JAKARTA (kabarpublik) – Prolog Survey Center menilai pemerintahan Prabowo–Gibran menunjukkan kinerja positif pada tahun pertama masa jabatan. Survei bertajuk “Menakar Kinerja Kabinet Merah Putih 2025” memperlihatkan, publik mengapresiasi kementerian dengan kebijakan yang berdampak langsung dan nyata bagi masyarakat.
Direktur Eksekutif Prolog, Arifuddin Hamid, menjelaskan, survei dirancang untuk memotret persepsi publik terhadap kinerja para menteri, baik dari sisi koordinasi kebijakan lintas sektor maupun efektivitas program di tingkat pelaksanaan.
Legitimasi pemerintahan, kata dia, terbentuk dari hasil yang dapat dirasakan masyarakat. Publik menghargai kebijakan yang berdampak langsung dan dijalankan dengan tata kelola yang transparan.
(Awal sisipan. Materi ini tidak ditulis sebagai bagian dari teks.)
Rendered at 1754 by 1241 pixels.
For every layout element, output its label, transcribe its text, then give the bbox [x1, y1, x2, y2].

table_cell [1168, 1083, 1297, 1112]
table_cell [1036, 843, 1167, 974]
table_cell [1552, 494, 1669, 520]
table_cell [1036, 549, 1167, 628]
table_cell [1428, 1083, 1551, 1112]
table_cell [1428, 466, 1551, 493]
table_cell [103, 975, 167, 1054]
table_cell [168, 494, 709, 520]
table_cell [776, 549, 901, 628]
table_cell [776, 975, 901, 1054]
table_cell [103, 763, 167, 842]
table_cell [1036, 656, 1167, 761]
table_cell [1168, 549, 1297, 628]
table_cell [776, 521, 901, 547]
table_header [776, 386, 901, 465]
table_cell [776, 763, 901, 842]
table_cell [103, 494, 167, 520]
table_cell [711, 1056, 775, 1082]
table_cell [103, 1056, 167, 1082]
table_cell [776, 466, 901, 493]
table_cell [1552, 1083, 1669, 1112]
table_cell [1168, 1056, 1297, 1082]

Pernyataan itu disampaikan Arifuddin, pekan lalu, di Jakarta, sembari menjelaskan, untuk kategori menteri teknis, tiga nama dengan tingkat kepuasan tertinggi adalah Menteri Keuangan (Menkeu) Purbaya Yudhi Sadewa sebesar 79,4%, Menteri Pertanian (Mentan) Amran Sulaiman 78,9%, dan Menteri Desa dan Pembangunan Daerah Tertinggal (Mendes PDT) Yandri Susanto 78,6%.
Publik, kata dia, menilai Yandri Susanto menempati posisi tinggi karena keberhasilan mengkonsolidasikan kebijakan desa yang berorientasi pada hasil dan berbasis kebutuhan masyarakat.
Berdasar pandangan publik, Yandri dinilai mampu menjaga kesinambungan kebijakan nasional dan implementasi di tingkat lokal dengan pendekatan partisipatif dan adaptif terhadap konteks sosial desa.
Langkah-langkah kebijakan seperti percepatan penyaluran dana desa, penguatan BUMDes sebagai basis ekonomi komunitas, dan peningkatan kapasitas aparatur desa menunjukkan arah kebijakan yang lebih terukur dan inklusif.
“Yandri dinilai berhasil menerjemahkan konsep pembangunan partisipatif menjadi kebijakan yang konkret. Ia tidak hanya hadir sebagai pembuat kebijakan, tetapi juga sebagai fasilitator yang mendengar dan menyesuaikan diri dengan realitas sosial di lapangan. Keberhasilan ini memperlihatkan bahwa desa tidak lagi dipandang sebagai objek pembangunan, melainkan subjek yang memiliki kapasitas untuk tumbuh mandiri di bawah tata kelola yang adil,” pungkasnya.